Photomixotrophic suspensions of Glycine max (soybean) and Pinus elliottii (slash pine) have been successfully cultured in a hybrid stirred tank photobioreactor using a novel cell-lift impeller. A cell-lift impeller exhibited cell viabilities over 90% and an average cell aggregate size of 1.0 mm or less. Flat-bladed turbines produced equivalent biomass to the cell-lift impeller, but cell viability was reduced (85%) and cell aggregate size increased (3-5 mm diameter). Maximum fresh weights of 82 g L(-1) (soybean) and 52 g L(-1) (slash pine) were achieved in 15 days using continuous lighting (90-100 muE m(-2) s(-1)) and supplemental 2% CO(2) inlet gas. Maximum biomass was achieved using an impeller speed of 60 rpm with air-flow rate of 0.2 vvm for the cell-lift impeller and the pair of flat bladed turbines. The lag and early exponential phases were characterized by (1) rapid hydrolysis of sucrose followed by preferential use of glucose and (2) a reduction in chlorophyll levels. Carbon dioxide (2%-5%) was an essential nutrient for photomixotrophic cell culture in the bioreactors.     

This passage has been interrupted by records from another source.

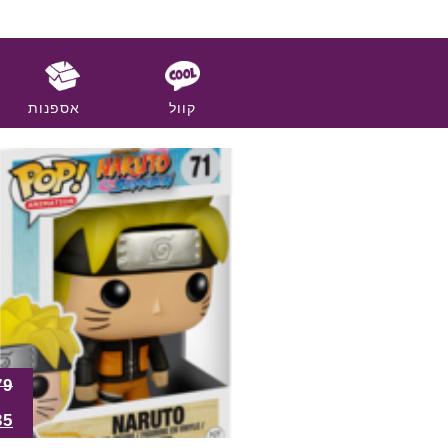
קוול
אספנות
79
35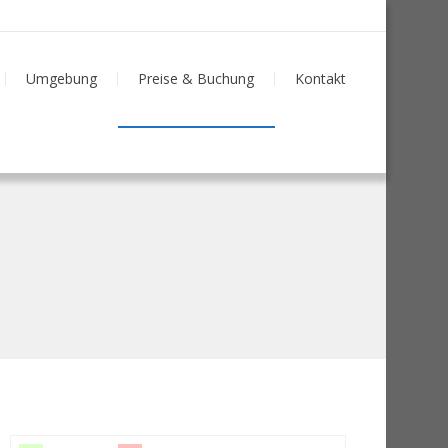
Umgebung
Preise & Buchung
Kontakt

Agitation induced cell injury in microcarrier cultures. Protective effect of viscosity is agitation intensity dependent: Experiments and modeling

The effect of medium viscosity on the specific death rate of bovine embryonic kidney (BEK) cells cultured in spinner flask microcarrier cultures has been examined for various impeller speeds. Two types of media were used, a serum-containing growth medium and a serum-free maintenance medium. The latter does not support cell growth. We found that increasing medium viscosity suppresses cell death rates in both growth and maintenance medium cultures in an agitation-intensity-dependent fashion; the beneficial effect of medium viscosity in reducing the specific death rate is amplified as the agitation rate is increased. Furthermore, increasing medium viscosity has no effect on the specific death rate of the cells when the agitation rate is below a critical level. A model based on the turbulent energy content of eddies in the dissipation spectrum of turbulence of length scales on the order of magnitude of the microcarrier diameter and lower has been developed to account for cell death due to both bead-to-bead and bead-to-eddy interactions. The model constitutes a significant departure from previous efforts first because both types of interactions are accounted for simultaneously and second because the properties of a spectrum of eddies instead of the Kolmogorov-scale eddy size alone are used in the model. The model explains the functional dependence of the specific death rates on the medium viscosity at varying agitation intensities.